1. Categorical (qualitative) variable – an individual belongs to any one of two or more distinct categories for this variable. A binary or dichotomous variable is a particular type of categorical variable defined by only two categories; for example, pregnant or non-pregnant, male or female. We customarily summarize the information for the categorical variable by determining the number and percentage (or proportion) of individuals in each category in the sample or population. Particular scales of a categorical variable are:
  • Nominal scale – the distinct categories that define the variable are unordered and each can be assigned a name, e.g. coat colours (piebald, roan or grey).
  • Ordinal scale – the categories that con­stitute the variable have some intrinsic order; for example, body condition scores, subjective intensity of fluorescence of cells in the fluorescence microscope, degree of vigour of motility of a semen sample. These ‘scales’ are often given numerical values 1 to n.
2. Numerical (quantitative) variable – consisting of numerical values on a well-defined scale, which may be:
  • Discrete (discontinuous) scale, i.e. data can take only particular integer values, typically counts, e.g. litter size, clutch size, parity (number of pregnancies within an animal).

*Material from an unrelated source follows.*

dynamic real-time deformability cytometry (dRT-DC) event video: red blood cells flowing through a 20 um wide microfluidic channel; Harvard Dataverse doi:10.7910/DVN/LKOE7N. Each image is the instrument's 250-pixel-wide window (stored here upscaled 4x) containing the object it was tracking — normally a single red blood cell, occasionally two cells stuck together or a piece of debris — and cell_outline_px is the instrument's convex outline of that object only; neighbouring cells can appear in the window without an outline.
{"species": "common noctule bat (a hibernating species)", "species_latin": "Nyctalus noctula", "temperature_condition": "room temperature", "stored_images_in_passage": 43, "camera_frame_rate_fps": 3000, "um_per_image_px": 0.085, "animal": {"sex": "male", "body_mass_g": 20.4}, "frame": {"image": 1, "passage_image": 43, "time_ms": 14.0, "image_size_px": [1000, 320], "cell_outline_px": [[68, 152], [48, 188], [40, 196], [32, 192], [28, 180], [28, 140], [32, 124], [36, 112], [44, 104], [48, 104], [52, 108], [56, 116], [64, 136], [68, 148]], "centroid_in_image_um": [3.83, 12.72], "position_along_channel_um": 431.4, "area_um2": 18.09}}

  • Continuous scale, for which all values are theoretically possible (perhaps limited by an upper and/or lower boundary), e.g. height, weight, speed, concentration of a chemical constituent of the blood or urine. Theoretically, the number of values that the continuous variable can take is infinite since the scale is a continuum. In practice, continuous data are restricted by the degree of accuracy of the measurement process. By definition, the interval between two adjacent points on the scale is of the same magnitude as the interval between two other adjacent points, e.g. the interval on a temperature scale between 37°C and 38°C is the same as the interval between 39°C and 40°C.